In the US and parts of Europe, sophisticated scans such as MRI are increasingly used as a means of detecting breast cancer. But Monica Morrow, from the Memorial Sloan-Kettering cancer centre in New York, says they result in more biopsies and patient anxiety, with no evidence of improved long-term survival. A 2009 review in the American Cancer Society’s journal concluded that scans before breast surgery tended to change surgeons’ approach from conservation to mastectomy, despite no evidence that breast removal is better for patients. The danger, then, is that we risk potentially dangerous over-treatment because we know something is there—not because treating it makes us live longer or more happily.

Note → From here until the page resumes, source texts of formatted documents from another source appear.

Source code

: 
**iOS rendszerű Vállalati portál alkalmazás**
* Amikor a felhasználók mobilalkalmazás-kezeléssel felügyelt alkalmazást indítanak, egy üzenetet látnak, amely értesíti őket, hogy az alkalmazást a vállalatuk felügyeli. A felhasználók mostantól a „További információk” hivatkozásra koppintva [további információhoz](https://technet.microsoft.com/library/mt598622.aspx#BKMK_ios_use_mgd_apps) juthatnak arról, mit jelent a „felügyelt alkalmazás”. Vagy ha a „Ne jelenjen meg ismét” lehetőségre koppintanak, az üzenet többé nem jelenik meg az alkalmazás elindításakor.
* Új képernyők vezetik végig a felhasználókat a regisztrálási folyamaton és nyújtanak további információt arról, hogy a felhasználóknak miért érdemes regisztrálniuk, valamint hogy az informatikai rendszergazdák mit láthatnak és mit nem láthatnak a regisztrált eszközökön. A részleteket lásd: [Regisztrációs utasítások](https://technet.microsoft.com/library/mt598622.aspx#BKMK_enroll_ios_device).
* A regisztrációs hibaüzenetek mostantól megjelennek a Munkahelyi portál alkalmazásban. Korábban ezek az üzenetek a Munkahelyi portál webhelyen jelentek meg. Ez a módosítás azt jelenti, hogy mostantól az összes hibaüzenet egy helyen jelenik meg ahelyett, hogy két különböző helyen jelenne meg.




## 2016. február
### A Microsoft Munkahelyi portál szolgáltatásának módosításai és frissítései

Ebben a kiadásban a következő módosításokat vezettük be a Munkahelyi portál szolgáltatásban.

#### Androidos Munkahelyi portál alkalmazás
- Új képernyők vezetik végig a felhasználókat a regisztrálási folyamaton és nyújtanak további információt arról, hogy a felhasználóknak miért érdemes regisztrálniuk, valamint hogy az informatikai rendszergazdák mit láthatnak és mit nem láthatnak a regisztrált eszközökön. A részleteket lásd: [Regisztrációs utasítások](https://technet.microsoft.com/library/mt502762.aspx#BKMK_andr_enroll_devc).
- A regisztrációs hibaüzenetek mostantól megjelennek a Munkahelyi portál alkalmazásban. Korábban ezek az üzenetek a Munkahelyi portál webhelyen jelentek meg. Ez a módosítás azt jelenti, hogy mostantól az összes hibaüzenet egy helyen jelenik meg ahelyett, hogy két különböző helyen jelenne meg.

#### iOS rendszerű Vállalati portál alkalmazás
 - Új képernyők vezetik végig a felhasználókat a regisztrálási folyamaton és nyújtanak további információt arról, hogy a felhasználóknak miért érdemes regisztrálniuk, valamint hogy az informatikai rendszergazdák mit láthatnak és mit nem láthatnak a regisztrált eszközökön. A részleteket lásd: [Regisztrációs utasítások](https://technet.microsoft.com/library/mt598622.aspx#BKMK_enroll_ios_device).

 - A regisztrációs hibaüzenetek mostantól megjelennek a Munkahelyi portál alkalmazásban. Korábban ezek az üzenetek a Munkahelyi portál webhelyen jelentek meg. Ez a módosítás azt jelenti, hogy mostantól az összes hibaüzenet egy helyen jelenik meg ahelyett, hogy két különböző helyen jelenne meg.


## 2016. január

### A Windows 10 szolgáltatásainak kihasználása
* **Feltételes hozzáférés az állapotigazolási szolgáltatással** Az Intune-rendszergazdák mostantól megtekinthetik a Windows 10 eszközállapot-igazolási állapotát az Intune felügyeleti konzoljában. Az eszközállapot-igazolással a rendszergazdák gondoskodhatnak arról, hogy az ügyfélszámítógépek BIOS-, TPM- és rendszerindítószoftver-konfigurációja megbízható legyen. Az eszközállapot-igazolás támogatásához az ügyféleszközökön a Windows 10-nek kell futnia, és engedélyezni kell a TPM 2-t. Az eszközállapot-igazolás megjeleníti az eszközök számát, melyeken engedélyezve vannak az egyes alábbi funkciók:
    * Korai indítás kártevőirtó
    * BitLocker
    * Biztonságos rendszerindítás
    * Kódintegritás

This is an understandable problem, born of doctors’ determination to treat, and our reluctance to live with disease. In cancer surgery, surgeons follow national and local guidance on what action to take in specific circumstances. But guidance is lacking where evidence of the risks and benefits of treatment is inconclusive, as in DCIS. In such circumstances, doctors’ natural determination to cure can lead to overtreatment. “We tend to err on the side of caution,” says Michel Douek, consultant breast surgeon at Guy’s and St Thomas’ NHS Trust. “The assumption is you take out the whole thing completely unless there is evidence otherwise. It’s more difficult to tell patients that there’s something there but it’s best not to do anything.”
Yet when there isn’t a “right” answer about treatment, many patients benefit from having that made clear: research by UCL psychologists indicates that if patients share in decision-making with doctors they suffer less from depression and better stick to their treatment. When my sister discovered that mastectomy doesn’t preclude cancer returning, and that many women have regrets after the procedure, she decided against further surgery in favour of radiotherapy and hormone treatment. This has risks too. But 18 months later, despite minor side effects, she is more or less back to normal life, and had the all-clear after her latest check up.
We might be able to cope better with uncertainty if we rid ourselves of the idea that perfection is our normal state. Harvey Eisenberg runs a private scanning service in California. Of the 25,000 people he has scanned, just ten had no abnormalities.
Ironically, it may be cancer itself that helps us come to terms with imperfection. Its incidence is rising because we are living longer, and advances in diagnosis and treatment mean a larger proportion of us will end up living with cancer—often incurable, but controllable with drugs. If living with disease becomes less frightening, we may start to reconsider the surgeon’s default position of “if in doubt, whip it out.”